As long as the stay at home order is in force, we all will need to find ways to fight off the doldrums, I’m suggesting a few.

Reading is a great way to take us out of ourselves, and though libraries are closed, online sites like Powell’s and Abebooks have a huge variety of books, most of them at very low prices, and with free shipping.  Our own bookshelves probably have books we haven’t read in a long time, and are worth rereading.

I belong to a book club titled READING THE CLASSICS.  It’s on hold now, like everything else, and I miss the opportunity to discuss the current book with people who love reading as much as I do.

Amazon has a many books that can be accessed with Kindle, so I am going to list some fiction writers whose books I think would help the reader get out of the doldrums.

I love mysteries, so will begin with them.

Agatha Christie heads the list.  She has two major protagonists, Miss Marple and Hector Poirot, and each of these characters are described so vividly that we soon begin to think of them as real people.

Ngiao Marsh is an Australian writer whose novels have compelling plots and interesting people.  She was active in theatre, and so a number of books are connected to theatre and the actors in various plays.

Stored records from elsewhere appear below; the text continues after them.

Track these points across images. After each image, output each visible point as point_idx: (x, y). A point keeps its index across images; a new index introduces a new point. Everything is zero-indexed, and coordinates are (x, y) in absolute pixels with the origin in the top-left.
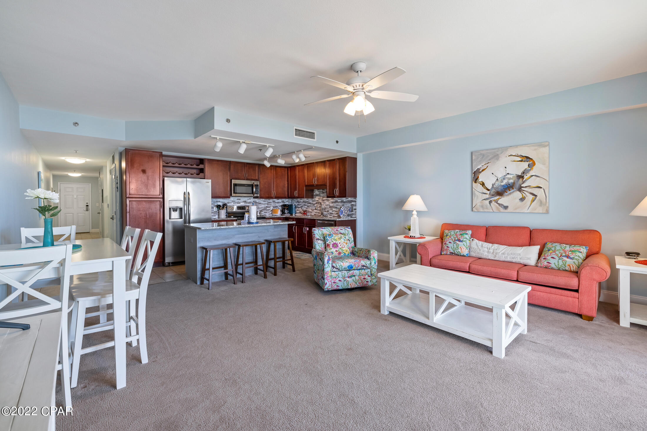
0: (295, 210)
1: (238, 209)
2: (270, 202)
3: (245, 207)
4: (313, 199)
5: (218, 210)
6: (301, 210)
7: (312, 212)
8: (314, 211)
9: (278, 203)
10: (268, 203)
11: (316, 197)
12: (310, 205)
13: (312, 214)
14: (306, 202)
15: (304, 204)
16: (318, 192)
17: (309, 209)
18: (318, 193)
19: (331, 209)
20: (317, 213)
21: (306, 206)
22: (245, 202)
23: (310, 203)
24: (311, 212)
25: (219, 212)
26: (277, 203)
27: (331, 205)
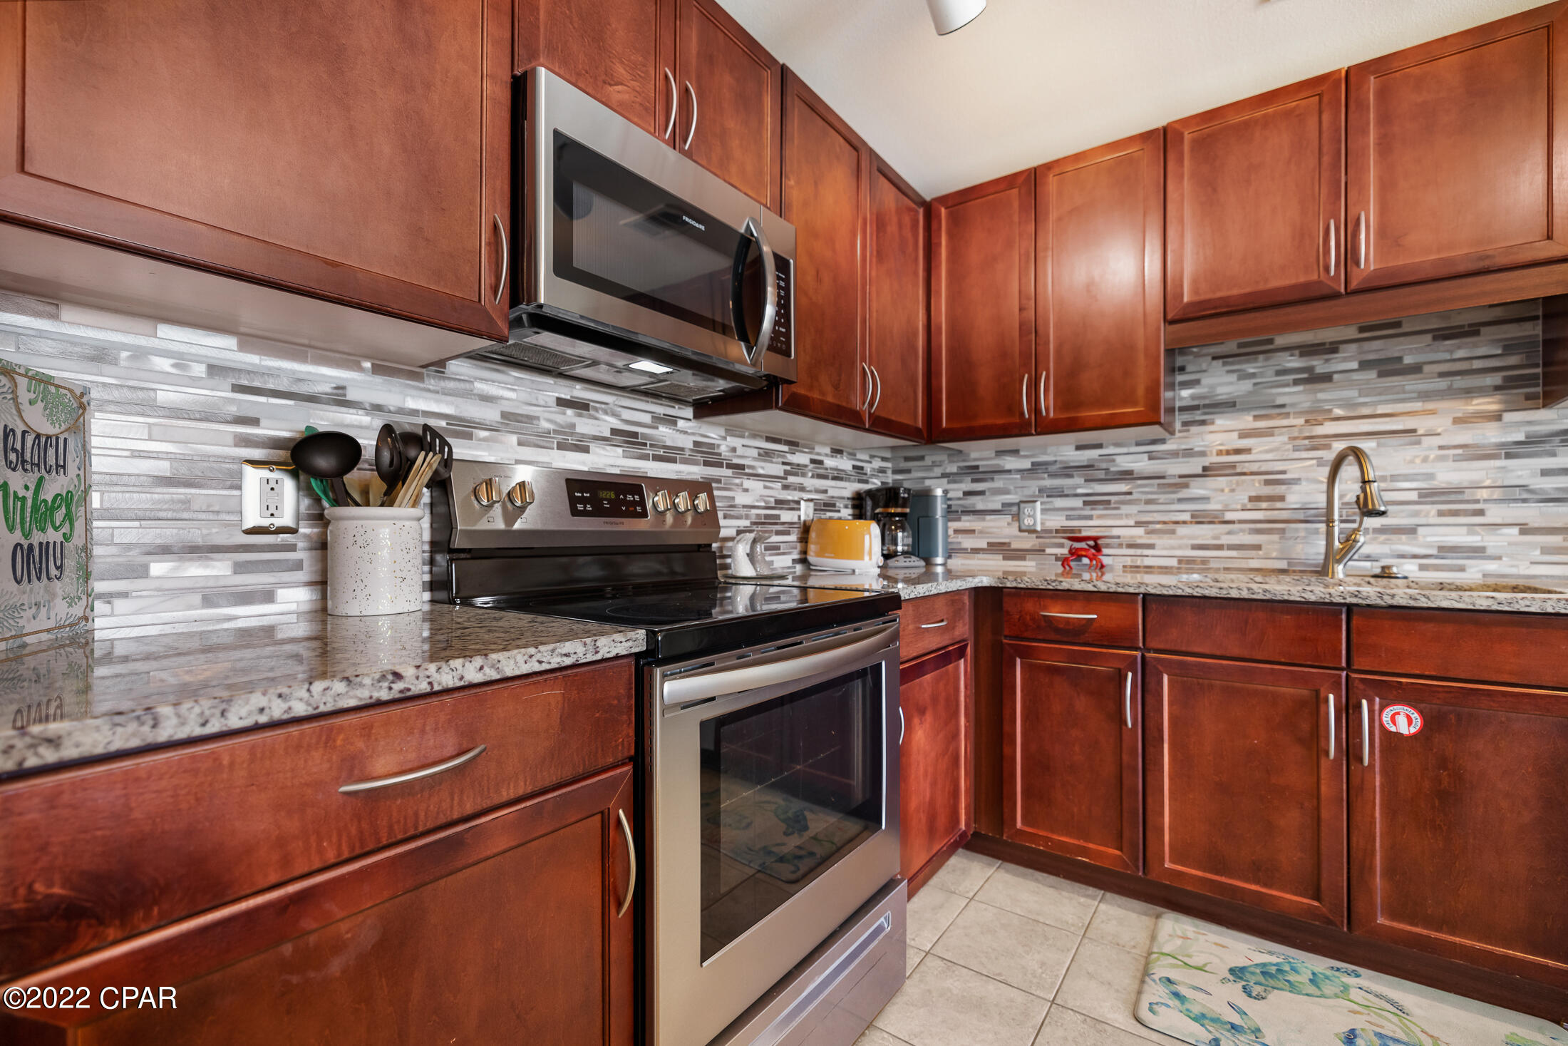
0: (946, 529)
1: (575, 512)
2: (796, 470)
3: (637, 489)
4: (1163, 441)
5: (320, 518)
6: (1014, 530)
7: (1151, 546)
8: (1181, 530)
9: (838, 476)
10: (786, 472)
11: (1203, 423)
12: (1122, 487)
13: (1148, 562)
14: (1068, 470)
15: (1048, 483)
16: (1244, 376)
17: (1119, 517)
18: (1246, 386)
19: (1441, 514)
20: (1220, 547)
21: (1078, 503)
22: (628, 439)
23: (1127, 475)
24: (1130, 546)
25: (322, 546)
26: (835, 478)
27: (1449, 474)
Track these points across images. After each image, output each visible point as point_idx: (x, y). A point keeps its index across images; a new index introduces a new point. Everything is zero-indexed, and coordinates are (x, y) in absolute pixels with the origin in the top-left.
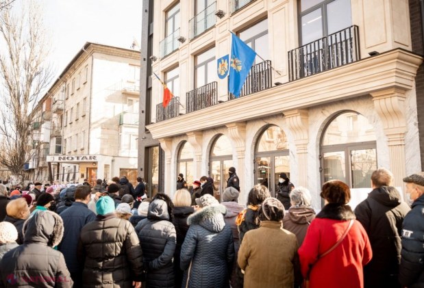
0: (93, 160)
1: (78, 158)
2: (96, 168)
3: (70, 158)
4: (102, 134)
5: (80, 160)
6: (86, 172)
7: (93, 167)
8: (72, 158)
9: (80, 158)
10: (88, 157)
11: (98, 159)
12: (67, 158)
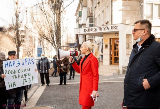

Ruth Rendell has a unique style.  Her novels border on the grotesque, which sets them apart from other mysteries.

Marjorie Allingham’s Albert Campion is a perfect rendering of a certain class of English gentleman.  He is different from other protagonists because he is humble and does not put himself forward.  Delightful books with well executed plots.

Major Fiction Writers

Kurt Vonnegot’s books range from the tender THANK YOU, MR. ROSEWATER to the violent SLAUGHTERHOUSE FIVE.  Vonnegot’s novels often seem to have written by a mad man, but the distinct style, the intriguing characters, and a sense of humor that has us laughing at some of the preposterous plot lines, make his works a treat from beginning to end.

Edith Wharton’s novels are set in the late 19th century in New York and New England.  She belonged to the upper class, as do her characters, and is the kind of observant writer who makes that stratified world, with all its flaws and foibles, compelling.